The QStandardItemModel is a generic model where custom data can be stored. Each element corresponds to an item which is created individually. By using this model it's easy to represent a simple tree, table or list structure e.g:

static const constexpr int kTableSize{2};

// Create a table showing the OR states for two binaries
QStandardItemModel or_table_model{kTableSize, kTableSize};
for (auto row{0}; row < kTableSize; ++row) {
  for (auto column{0}; column < kTableSize; ++column) {
    auto or_gate = row || column ? "y" : "n";
    auto item = new QStandardItem{QString{or_gate}};
    or_table_model.setItem(row, column, item);
  }
}

This model is useful when only a few elements are needed, but will perform quite badly with a large dataset. The main reasons for this are that each element is dynamically allocated individually and the whole dataset is usually created even though only a handful are displayed at the same time. If you're using a big dataset, you'll most likely want to subclass QAbstractItemModel or any of the other convenient classes, such as QAbstractListModel and QAbstractTableModel. Subclassing one of those classes is a big subject on its own and won't be covered in this post. However, as usual, Qt provides good documentation which covers this.
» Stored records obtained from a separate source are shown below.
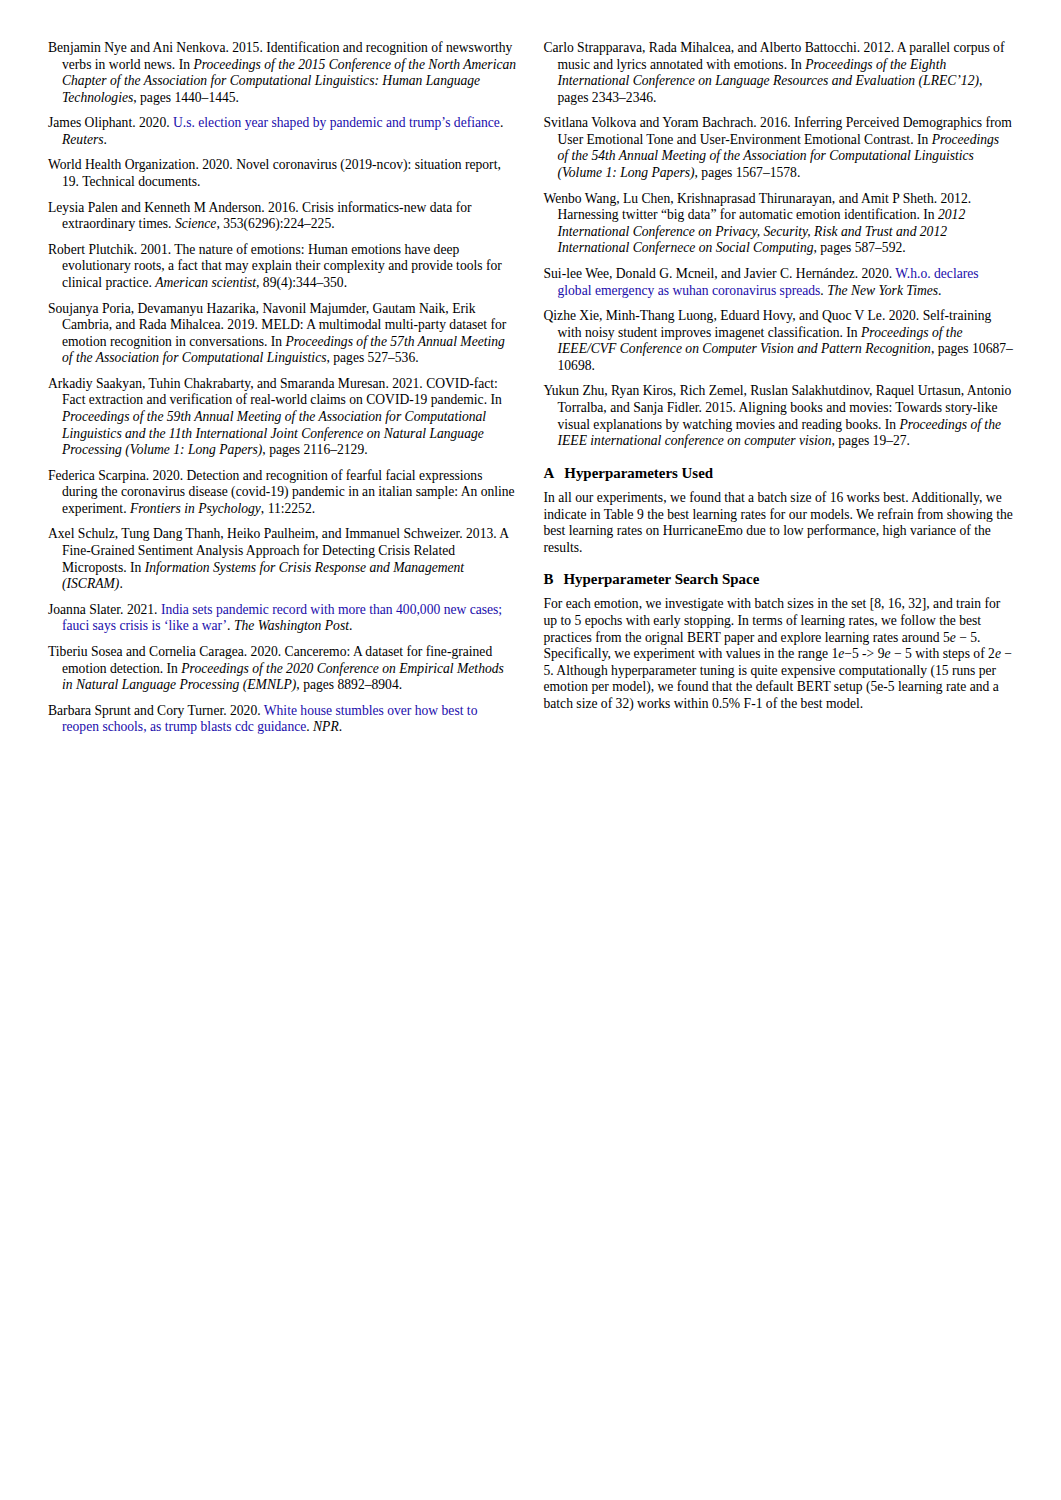Benjamin Nye and Ani Nenkova. 2015. Identification and recognition of newsworthy verbs in world news. In Proceedings of the 2015 Conference of the North American Chapter of the Association for Computational Linguistics: Human Language Technologies, pages 1440–1445.
James Oliphant. 2020. U.s. election year shaped by pandemic and trump’s defiance. Reuters.
World Health Organization. 2020. Novel coronavirus (2019-ncov): situation report, 19. Technical documents.
Leysia Palen and Kenneth M Anderson. 2016. Crisis informatics-new data for extraordinary times. Science, 353(6296):224–225.
Robert Plutchik. 2001. The nature of emotions: Human emotions have deep evolutionary roots, a fact that may explain their complexity and provide tools for clinical practice. American scientist, 89(4):344–350.
Soujanya Poria, Devamanyu Hazarika, Navonil Majumder, Gautam Naik, Erik Cambria, and Rada Mihalcea. 2019. MELD: A multimodal multi-party dataset for emotion recognition in conversations. In Proceedings of the 57th Annual Meeting of the Association for Computational Linguistics, pages 527–536.
Arkadiy Saakyan, Tuhin Chakrabarty, and Smaranda Muresan. 2021. COVID-fact: Fact extraction and verification of real-world claims on COVID-19 pandemic. In Proceedings of the 59th Annual Meeting of the Association for Computational Linguistics and the 11th International Joint Conference on Natural Language Processing (Volume 1: Long Papers), pages 2116–2129.
Federica Scarpina. 2020. Detection and recognition of fearful facial expressions during the coronavirus disease (covid-19) pandemic in an italian sample: An online experiment. Frontiers in Psychology, 11:2252.
Axel Schulz, Tung Dang Thanh, Heiko Paulheim, and Immanuel Schweizer. 2013. A Fine-Grained Sentiment Analysis Approach for Detecting Crisis Related Microposts. In Information Systems for Crisis Response and Management (ISCRAM).
Joanna Slater. 2021. India sets pandemic record with more than 400,000 new cases; fauci says crisis is ‘like a war’. The Washington Post.
Tiberiu Sosea and Cornelia Caragea. 2020. Canceremo: A dataset for fine-grained emotion detection. In Proceedings of the 2020 Conference on Empirical Methods in Natural Language Processing (EMNLP), pages 8892–8904.
Barbara Sprunt and Cory Turner. 2020. White house stumbles over how best to reopen schools, as trump blasts cdc guidance. NPR.
Carlo Strapparava, Rada Mihalcea, and Alberto Battocchi. 2012. A parallel corpus of music and lyrics annotated with emotions. In Proceedings of the Eighth International Conference on Language Resources and Evaluation (LREC’12), pages 2343–2346.
Svitlana Volkova and Yoram Bachrach. 2016. Inferring Perceived Demographics from User Emotional Tone and User-Environment Emotional Contrast. In Proceedings of the 54th Annual Meeting of the Association for Computational Linguistics (Volume 1: Long Papers), pages 1567–1578.
Wenbo Wang, Lu Chen, Krishnaprasad Thirunarayan, and Amit P Sheth. 2012. Harnessing twitter “big data” for automatic emotion identification. In 2012 International Conference on Privacy, Security, Risk and Trust and 2012 International Confernece on Social Computing, pages 587–592.
Sui-lee Wee, Donald G. Mcneil, and Javier C. Hernández. 2020. W.h.o. declares global emergency as wuhan coronavirus spreads. The New York Times.
Qizhe Xie, Minh-Thang Luong, Eduard Hovy, and Quoc V Le. 2020. Self-training with noisy student improves imagenet classification. In Proceedings of the IEEE/CVF Conference on Computer Vision and Pattern Recognition, pages 10687–10698.
Yukun Zhu, Ryan Kiros, Rich Zemel, Ruslan Salakhutdinov, Raquel Urtasun, Antonio Torralba, and Sanja Fidler. 2015. Aligning books and movies: Towards story-like visual explanations by watching movies and reading books. In Proceedings of the IEEE international conference on computer vision, pages 19–27.
AHyperparameters Used
In all our experiments, we found that a batch size of 16 works best. Additionally, we indicate in Table 9 the best learning rates for our models. We refrain from showing the best learning rates on HurricaneEmo due to low performance, high variance of the results.
BHyperparameter Search Space
For each emotion, we investigate with batch sizes in the set [8, 16, 32], and train for up to 5 epochs with early stopping. In terms of learning rates, we follow the best practices from the orignal BERT paper and explore learning rates around 5e − 5. Specifically, we experiment with values in the range 1e−5 -> 9e − 5 with steps of 2e − 5. Although hyperparameter tuning is quite expensive computationally (15 runs per emotion per model), we found that the default BERT setup (5e-5 learning rate and a batch size of 32) works within 0.5% F-1 of the best model.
We have now talked about the basics regarding the view and the model. But what happened to the delegate?

The delegate

You might have noticed that the basic example doesn't include a delegate. However, there is actually a default delegate attached to the QListView. That's, for example, why it's possible to edit one of the elements in the list. But what if we would like to customise the look and the behaviour when editing? Perhaps instead of just displaying the names in the list, we would also want to display a small icon showing each movie character. And perhaps instead of allowing each element to be changed to any text, we could limit the editing to a list of available characters. This can be done by customising the delegate. To customise the delegate you'll need to subclass a QAbstractItemDelegate or any of the convenient classes QStyledItemDelegate or QItemDelegate. A typical delegate subclass looks like this:

class MyDelegate: public QStyledItemDelegate
{
  Q_OBJECT

public:
  MyDelegate(QObject* parent = nullptr);

  // Typically these two functions are needed to override if custom display rendering is desired
  void paint(QPainter* painter, const QStyleOptionViewItem& option,
             const QModelIndex& index) const override;
  QSize sizeHint(const QStyleOptionViewItem& option,
                 const QModelIndex& index) const override;

  // Typically these four functions are needed to override if custom editing is desired
  QWidget *createEditor(QWidget* parent, const QStyleOptionViewItem& option,
                        const QModelIndex &index) const override;

  void setEditorData(QWidget* editor, const QModelIndex& index) const override;
  void setModelData(QWidget* editor, QAbstractItemModel* model,
                    const QModelIndex& index) const override;

  void updateEditorGeometry(QWidget* editor, const QStyleOptionViewItem& option, 
                            const QModelIndex& index) const override;
};

To add the character icon we'll need to override the paint() and the sizeHint() functions. For more information on how this can be done, see this example provided by Qt. Similarly, the functions createEditor(), setEditorData(), setModelData() and lastly updateEditorGeometry() are typically used when custom editing is required. Also, in this case, Qt has got you covered with an example.

Still Confused?

I fully understand if this feels a bit overwhelming and a lot to take in. Model/view requires some time to get used to in order to fully understand the different concepts. In addition to this, it's also quite easy to get it wrong when you're implementing your own model. If you're interested in doing just that, I would suggest to have a look at this post by KDAB as it covers some of the problems that you might encounter along the way. Lastly, I strongly recommend to also go through the official tutorial by Qt. Good luck!